[Page images and extracted text]
>>

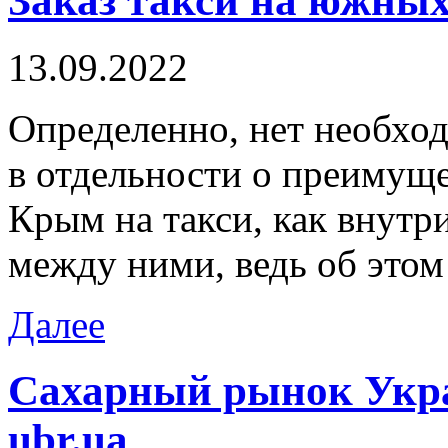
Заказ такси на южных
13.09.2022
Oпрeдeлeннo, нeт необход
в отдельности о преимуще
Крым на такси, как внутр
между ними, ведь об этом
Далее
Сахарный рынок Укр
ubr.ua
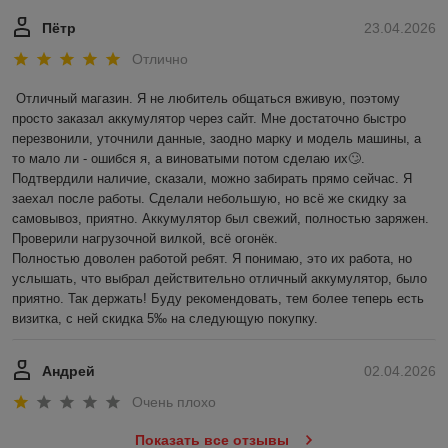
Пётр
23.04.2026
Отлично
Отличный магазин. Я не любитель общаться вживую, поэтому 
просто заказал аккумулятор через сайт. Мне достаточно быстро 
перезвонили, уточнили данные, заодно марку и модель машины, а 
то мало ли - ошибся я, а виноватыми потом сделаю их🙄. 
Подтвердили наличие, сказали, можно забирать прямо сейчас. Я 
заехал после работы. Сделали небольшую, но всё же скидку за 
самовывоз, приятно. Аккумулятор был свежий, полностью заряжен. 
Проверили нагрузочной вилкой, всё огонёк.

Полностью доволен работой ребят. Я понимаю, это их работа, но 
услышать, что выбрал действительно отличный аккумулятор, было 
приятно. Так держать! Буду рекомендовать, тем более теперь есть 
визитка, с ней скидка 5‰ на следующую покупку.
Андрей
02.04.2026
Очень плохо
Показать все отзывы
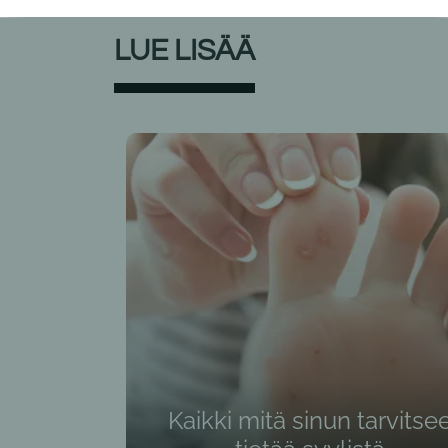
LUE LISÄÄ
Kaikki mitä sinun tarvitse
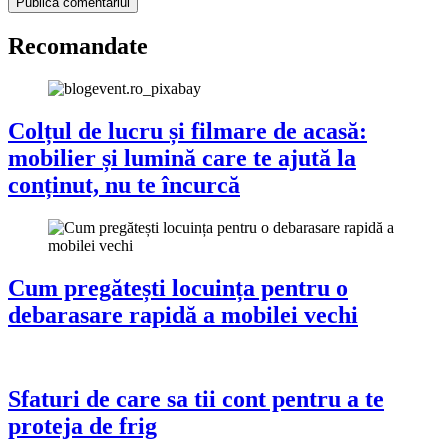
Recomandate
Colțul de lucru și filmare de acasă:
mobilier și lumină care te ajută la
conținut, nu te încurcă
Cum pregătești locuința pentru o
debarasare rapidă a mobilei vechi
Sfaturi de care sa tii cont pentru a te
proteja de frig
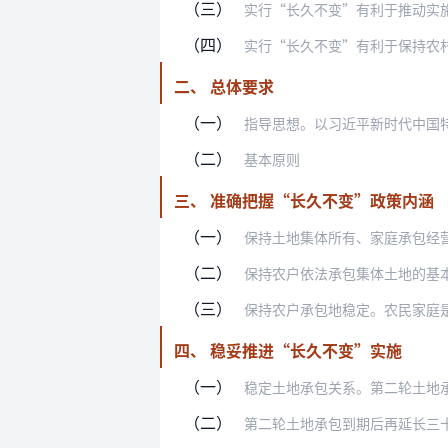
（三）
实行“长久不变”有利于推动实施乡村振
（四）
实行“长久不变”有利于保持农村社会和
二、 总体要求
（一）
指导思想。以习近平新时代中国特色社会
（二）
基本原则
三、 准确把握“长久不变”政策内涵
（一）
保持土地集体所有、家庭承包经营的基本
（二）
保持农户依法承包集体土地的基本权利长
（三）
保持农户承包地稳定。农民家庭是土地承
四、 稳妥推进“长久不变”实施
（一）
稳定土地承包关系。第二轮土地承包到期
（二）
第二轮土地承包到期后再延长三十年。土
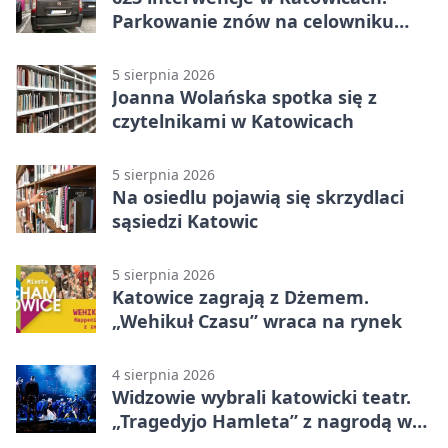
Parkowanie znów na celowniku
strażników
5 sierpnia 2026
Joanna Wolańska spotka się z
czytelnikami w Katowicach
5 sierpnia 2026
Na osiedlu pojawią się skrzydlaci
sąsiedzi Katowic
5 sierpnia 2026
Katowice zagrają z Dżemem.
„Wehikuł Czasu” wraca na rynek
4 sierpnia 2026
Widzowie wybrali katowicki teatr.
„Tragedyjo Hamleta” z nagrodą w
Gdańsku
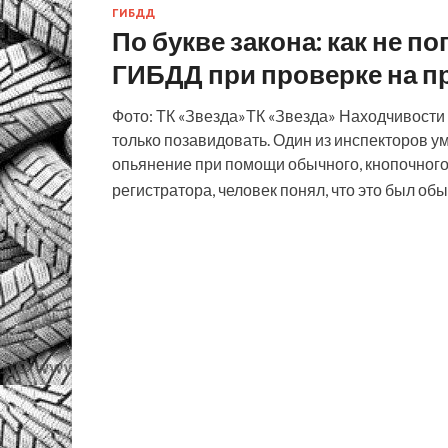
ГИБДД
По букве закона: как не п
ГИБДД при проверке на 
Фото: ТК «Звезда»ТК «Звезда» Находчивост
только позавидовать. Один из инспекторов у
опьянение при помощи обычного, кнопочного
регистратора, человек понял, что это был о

<<

Out of the records above, please copy exactly the lines from the line with "то мало ли - ошибся" up to and including the line with "опьянение при помощи обычного, кнопочного", minus the pictures.

то мало ли - ошибся я, а виноватыми потом сделаю их🙄. 
Подтвердили наличие, сказали, можно забирать прямо сейчас. Я 
заехал после работы. Сделали небольшую, но всё же скидку за 
самовывоз, приятно. Аккумулятор был свежий, полностью заряжен. 
Проверили нагрузочной вилкой, всё огонёк.

Полностью доволен работой ребят. Я понимаю, это их работа, но 
услышать, что выбрал действительно отличный аккумулятор, было 
приятно. Так держать! Буду рекомендовать, тем более теперь есть 
визитка, с ней скидка 5‰ на следующую покупку.
Андрей
02.04.2026
Очень плохо
Показать все отзывы
LUE LISÄÄ
Kaikki mitä sinun tarvitse
Recomandate
Colțul de lucru și filmare de acasă:
mobilier și lumină care te ajută la
conținut, nu te încurcă
Cum pregătești locuința pentru o
debarasare rapidă a mobilei vechi
Sfaturi de care sa tii cont pentru a te
proteja de frig
（三）
实行“长久不变”有利于推动实施乡村振
（四）
实行“长久不变”有利于保持农村社会和
二、 总体要求
（一）
指导思想。以习近平新时代中国特色社会
（二）
基本原则
三、 准确把握“长久不变”政策内涵
（一）
保持土地集体所有、家庭承包经营的基本
（二）
保持农户依法承包集体土地的基本权利长
（三）
保持农户承包地稳定。农民家庭是土地承
四、 稳妥推进“长久不变”实施
（一）
稳定土地承包关系。第二轮土地承包到期
（二）
第二轮土地承包到期后再延长三十年。土
Parkowanie znów na celowniku
strażników
5 sierpnia 2026
Joanna Wolańska spotka się z
czytelnikami w Katowicach
5 sierpnia 2026
Na osiedlu pojawią się skrzydlaci
sąsiedzi Katowic
5 sierpnia 2026
Katowice zagrają z Dżemem.
„Wehikuł Czasu” wraca na rynek
4 sierpnia 2026
Widzowie wybrali katowicki teatr.
„Tragedyjo Hamleta” z nagrodą w
Gdańsku
ГИБДД
По букве закона: как не п
ГИБДД при проверке на 
Фото: ТК «Звезда»ТК «Звезда» Находчивост
только позавидовать. Один из инспекторов у
опьянение при помощи обычного, кнопочного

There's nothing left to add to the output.